» **Page text**:
# My 5 month old kitten refuses to pee in litterbox!!



## tara87 (Sep 24, 2009)

I got a kitten that is about 5 months old and I got him when he was about 9-10 wks old. When I first got him, he would poo and pee behind the chairs and in dark corners. Eventually after scolding him and showing him his box, he started pooing in his box. In fact he hasn't pooed outside his box since unless he is locked in a room without the litter box and he has a poorly stomach. Well he hasn't taken to peeing in the box yet and it has been 3 months. He will occasionally pee in the box and most of the time that is where he goes but if I am not watching his every move or if I left him a lone in a room, he would go behind chairs or in cupboards and pee everywhere! I have his food/water in a whole other room apart from his litterbox because I hear cats dont like to do their business near where they eat. So his litterbox is now in the bathroom (which is a non traffic area) and his food/water are in the kitchen, he should have NO excuse for not using his box. He is the fussiest kitten. He will take 1 poo in his box then go pee somewhere else as if it is too dirty for him. I changed the litter out and put a new liner in the box with some fresh litter and he walks in it and seems happy then goes and pees behind a chair. I need to break this habbit bc I will be getting an apt with carpet and I can't afford to pay rent and pay to have new carpet put in bc my kitten doesn't know how to use the litterbox!!!! HELP ME ASAP!! It is really frustrating bc now I have to lock him in the toilet anytime I go out because he can't be trusted.

» **The data**:
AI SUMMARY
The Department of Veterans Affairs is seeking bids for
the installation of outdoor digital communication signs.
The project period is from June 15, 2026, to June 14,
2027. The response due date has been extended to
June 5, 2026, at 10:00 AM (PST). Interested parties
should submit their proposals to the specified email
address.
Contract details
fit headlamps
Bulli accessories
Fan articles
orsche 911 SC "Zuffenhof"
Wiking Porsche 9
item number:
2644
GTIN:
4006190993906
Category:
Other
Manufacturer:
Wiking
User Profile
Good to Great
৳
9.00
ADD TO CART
==
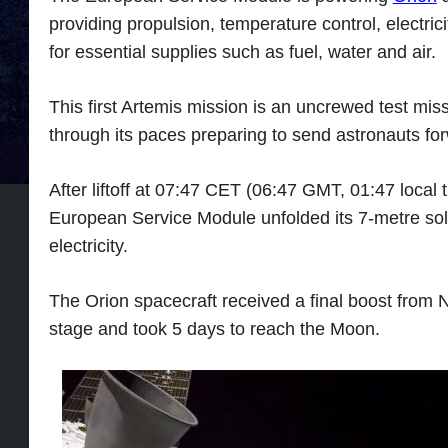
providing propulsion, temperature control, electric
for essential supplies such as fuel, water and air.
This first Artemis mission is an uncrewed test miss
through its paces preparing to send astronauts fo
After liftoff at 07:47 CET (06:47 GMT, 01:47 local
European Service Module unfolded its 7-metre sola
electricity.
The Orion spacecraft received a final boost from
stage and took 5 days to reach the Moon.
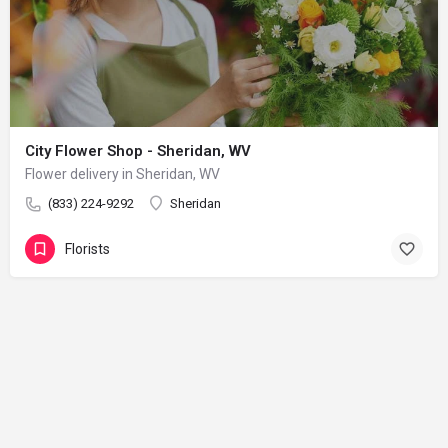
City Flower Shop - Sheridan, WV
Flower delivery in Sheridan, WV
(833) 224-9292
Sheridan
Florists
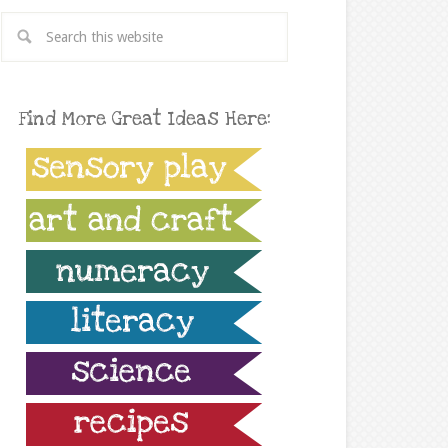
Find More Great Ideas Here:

» **Aim of the task**: Write what comes next in the forum thread about the kitten that won't pee in the litterbox, picking up right after its last sentence.

» **Task result**:
----------



## MerlinsMum (Aug 2, 2009)

Ok.... hope you don't mind if I ask a few questions?

What does his litter box look like - is it a covered one/low one etc?
What kind of cat litter are you using?
How often is the tray cleaned - how often do you take the 'lumps' out, and change it completely?
Do you have more than one litter tray in the house?
Do you have any other cats?
Do you have children?
Any other pets in the house?

Also... where did you get him from, do you know anything about his background and breed (if any).

Sorry to be so nosy! but it may help


----------



## ChinaBlue (Feb 3, 2008)

Okay firstly I would perhaps take him to the vet to check he doesn't have a UTI though this sounds more behavioural and physical.

Secondly it may be an idea to provide him with a second litter tray. If the original tray is open - try a covered one. Also try a totally different type of litter - if you have clumping perhaps try a non-clumping or maybe recycled paper (Yesterdays News), or wood pellet type. Or even better try the Cat or Kitten Attract litter.

It may be worth taking out the litter tray liner - some cats hate the feel of that through the litter.


----------



## spid (Nov 4, 2008)

sOME CATS DON'T LIKE TO POO AND PEE IN the same place - soyou could try two litter boxes and some cats like a covered box for privacy, and some like a very clean litter box so if you use a clumping litter you can take the lumps out staight away and leave it nice and clean for him, and other don't like particular litters. Fom what you say I think he would like a covered litter box to pee in.


----------



## tillysdream (Sep 23, 2009)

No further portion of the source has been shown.